How to complete this task: Reproduce the text of the records below, changing every "Councilmembers" to "Council members" and keeping everything else the same. Leave the picture markers out of your answer.
*** Begin section ***
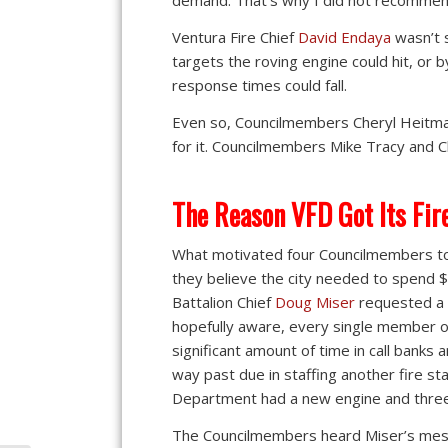
demand. That’s why I did not recommend
Ventura Fire Chief
David Endaya
wasn’t 
targets the roving engine could hit, or
response times could fall.
Even so, Councilmembers Cheryl Heitma
for it. Councilmembers Mike Tracy and Ch
The Reason VFD Got Its Fir
What motivated four Councilmembers to
they believe the city needed to spend $
Battalion Chief
Doug Miser
requested a 
hopefully aware, every single member 
significant amount of time in call banks 
way past due in staffing another fire sta
Department had a new engine and thre
The Councilmembers heard Miser’s messa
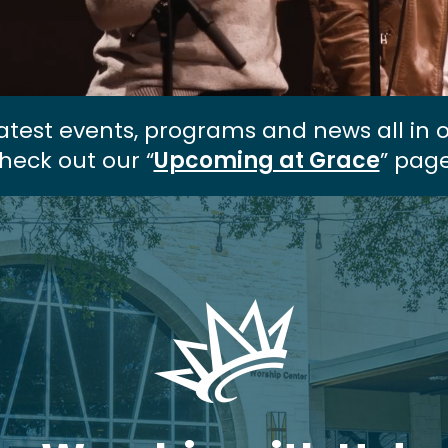
atest events, programs and news all in 
heck out our “
Upcoming at Grace
” page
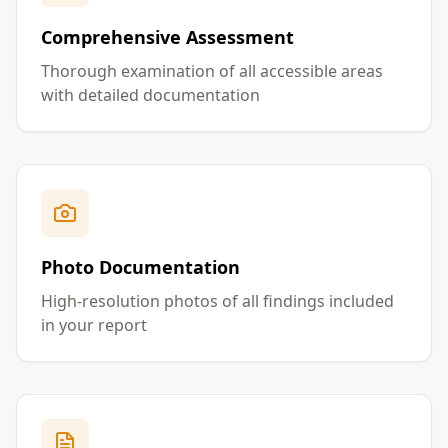
Comprehensive Assessment
Thorough examination of all accessible areas
with detailed documentation
Photo Documentation
High-resolution photos of all findings included
in your report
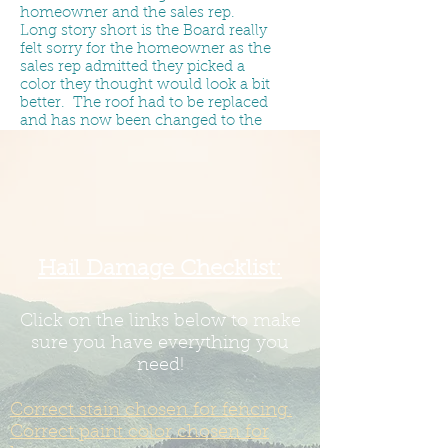
homeowner and the sales rep.
Long story short is the Board really
felt sorry for the homeowner as the
sales rep admitted they picked a
color they thought would look a bit
better. The roof had to be replaced
and has now been changed to the
right color.
The Board has no wiggle room on
roof color as it is specifically
designated in the recorded in
the
Residential Improvement
Guidelines & Site Restrictions
.
The
only possible way to change that is
Hail Damage Checklist:
to have
67% of the homeowners
show up to a Board meeting and
vote to make a change. The Board
Click on the links below to make
is required to uphold the
sure you have everything you
Covenants.
need!
If you put the wrong color on -
Correct stain chosen for fencing.
and/or allow a roofer to put the
wrong color on - it is our
Correct paint color chosen for
understanding a new roof cost is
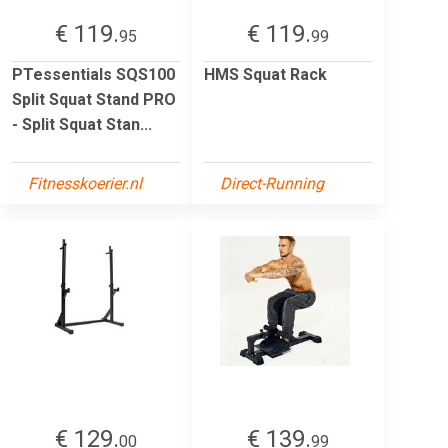
€ 119.
€ 119.
95
99
PTessentials SQS100
HMS Squat Rack
Split Squat Stand PRO
- Split Squat Stan...
Fitnesskoerier.nl
Direct-Running
€ 129.
€ 139.
00
99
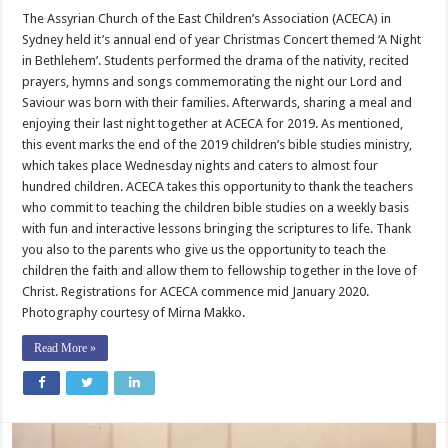
Sydney
Children
The Assyrian Church of the East Children’s Association (ACECA) in
Commemorate
Sydney held it’s annual end of year Christmas Concert themed ‘A Night
the
Nativity
in Bethlehem’. Students performed the drama of the nativity, recited
prayers, hymns and songs commemorating the night our Lord and
Saviour was born with their families. Afterwards, sharing a meal and
enjoying their last night together at ACECA for 2019. As mentioned,
this event marks the end of the 2019 children’s bible studies ministry,
which takes place Wednesday nights and caters to almost four
hundred children. ACECA takes this opportunity to thank the teachers
who commit to teaching the children bible studies on a weekly basis
with fun and interactive lessons bringing the scriptures to life. Thank
you also to the parents who give us the opportunity to teach the
children the faith and allow them to fellowship together in the love of
Christ. Registrations for ACECA commence mid January 2020.
Photography courtesy of Mirna Makko.
Read More »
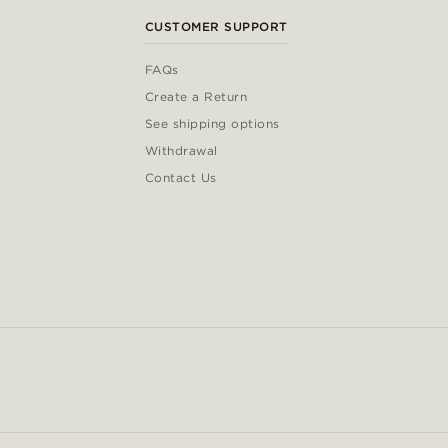
CUSTOMER SUPPORT
FAQs
Create a Return
See shipping options
Withdrawal
Contact Us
*** End section ***
Reply:
demand. That’s why I did not recommend
Ventura Fire Chief
David Endaya
wasn’t 
targets the roving engine could hit, or
response times could fall.
Even so, Council members Cheryl Heitma
for it. Council members Mike Tracy and Ch
The Reason VFD Got Its Fir
What motivated four Council members to
they believe the city needed to spend $
Battalion Chief
Doug Miser
requested a 
hopefully aware, every single member 
significant amount of time in call banks 
way past due in staffing another fire sta
Department had a new engine and thre
The Council members heard Miser’s messa
atest events, programs and news all in 
heck out our “
Upcoming at Grace
” page
Comprehensive Assessment
Thorough examination of all accessible areas
with detailed documentation
Photo Documentation
High-resolution photos of all findings included
in your report
homeowner and the sales rep.
Long story short is the Board really
felt sorry for the homeowner as the
sales rep admitted they picked a
color they thought would look a bit
better. The roof had to be replaced
and has now been changed to the
right color.
The Board has no wiggle room on
roof color as it is specifically
designated in the recorded in
the
Residential Improvement
Guidelines & Site Restrictions
.
The
only possible way to change that is
Hail Damage Checklist:
to have
67% of the homeowners
show up to a Board meeting and
vote to make a change. The Board
Click on the links below to make
is required to uphold the
sure you have everything you
Covenants.
need!
If you put the wrong color on -
Correct stain chosen for fencing.
and/or allow a roofer to put the
wrong color on - it is our
Correct paint color chosen for
understanding a new roof cost is
€ 119.
€ 119.
95
99
PTessentials SQS100
HMS Squat Rack
Split Squat Stand PRO
- Split Squat Stan...
Fitnesskoerier.nl
Direct-Running
€ 129.
€ 139.
00
99
Sydney
Children
The Assyrian Church of the East Children’s Association (ACECA) in
Commemorate
Sydney held it’s annual end of year Christmas Concert themed ‘A Night
the
Nativity
in Bethlehem’. Students performed the drama of the nativity, recited
prayers, hymns and songs commemorating the night our Lord and
Saviour was born with their families. Afterwards, sharing a meal and
enjoying their last night together at ACECA for 2019. As mentioned,
this event marks the end of the 2019 children’s bible studies ministry,
which takes place Wednesday nights and caters to almost four
hundred children. ACECA takes this opportunity to thank the teachers
who commit to teaching the children bible studies on a weekly basis
with fun and interactive lessons bringing the scriptures to life. Thank
you also to the parents who give us the opportunity to teach the
children the faith and allow them to fellowship together in the love of
Christ. Registrations for ACECA commence mid January 2020.
Photography courtesy of Mirna Makko.
Read More »
CUSTOMER SUPPORT
FAQs
Create a Return
See shipping options
Withdrawal
Contact Us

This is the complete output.